I must confess, I've never understood the compulsion to, as they say, take a leak in someone else's cheerios.
If you don't want to buy an Apple watch, that's fine. No one is going to put a gun to your head to buy it. I rather imagine Apple will find plenty of takers for it. There are a lot of products out there that I have no interest in, but I generally don't create a thread about a product then dump on it, nor do I hop on a thread about a product and pound my chest about how I would never buy it.

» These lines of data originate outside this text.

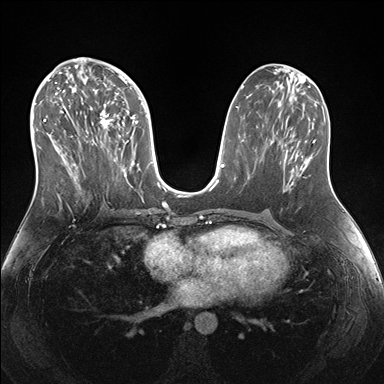
Breast MRI (dynamic contrast-enhanced), one axial slice; slice 78 of 176 in the series (ordered by position); dynamic contrast-enhanced series, time point 2 of 7 at this slice position (early post-contrast); 1.5 T; TE 1.5 ms, TR 4.1 ms; 384 × 384 image matrix, field of view 340 × 340 mm. Female patient.
Outlined on this slice (semi-automatic segmentation, software-assisted and operator-edited):
- enhancing-tissue mask used for the functional tumour volume (all voxels passing the contrast-enhancement thresholds inside the analysis volume; usually the tumour): bounding box (x1, y1, x2, y2) in pixels: (38, 69, 151, 190)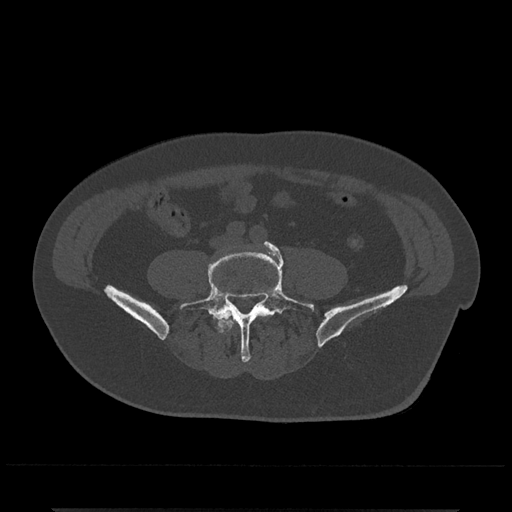
CT including the spine, one axial slice; slice 98 of 797 in the series (ordered by position); reconstruction kernel Br40s/3; bone window (W 1800 / L 400 HU); 512 × 512 image matrix, field of view 393 × 393 mm. Male patient, age 67 years. From the clinical record (not read from this slice): primary cancer: prostate.
Outlined on this slice (semi-automatic segmentation, software-assisted and operator-edited):
- L4 vertebra: bounding box <219,313,263,332> (left, top, right, bottom; pixels)
- L5 vertebra: <179,242,315,362>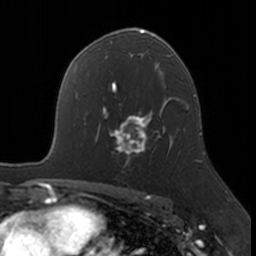
Breast MRI, one axial slice; position 107 of 160 along the scan axis; cropped to one breast; dynamic contrast-enhanced series, time point 2 of 7 at this slice position (early post-contrast); 3 T; TE 1.7 ms, TR 4 ms; 1 mm slice thickness; 256 × 256 image matrix, field of view 171 × 171 mm. Female patient.
Annotated regions visible in this slice (semi-automatically segmented with operator editing):
- enhancing-tissue mask used for the functional tumour volume (all voxels passing the contrast-enhancement thresholds inside the analysis volume; usually the tumour): bounding box <103,109,171,165> (left, top, right, bottom; pixels)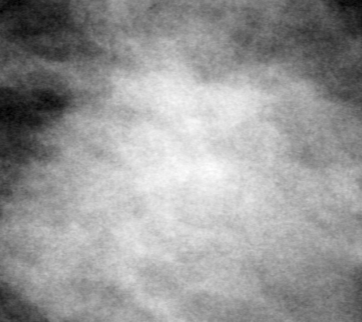
Region of interest cut from a scanned film mammogram (one marked finding); right breast; MLO view.
Finding: mass, shape irregular, margins ill defined; BI-RADS assessment category 4; subtlety rating 3 on a 1 (subtle) to 5 (obvious) scale; pathology result (as recorded, not read from the image): malignant.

I haven't made up my mind if I'm going to buy it or not. Hopefully this event will be Apple's way of making the case _why_ I would want to buy it. If it really is going to be priced at $350, then that's not a bad price point for watches that do something other than tell time. For example, my hiking watch, a Casio Pathfinder, which unlike the standard $20 Timex, has things like a barometer/altimeter and compass built in, cost around $200. I'm willing to pay that because it solves some problems that I need solved.
A co-worker was demoing the android smart watch that he had bought a couple of months back. It was interesting to see which features he liked and found useful. I suspect that if the Apple watch is a hit, it will be in unexpected ways. For example, I don't think that when the iPad was launched, Apple thought of it as a ebook reader/game machine/web browser, yet for a lot of people, that's the primary use.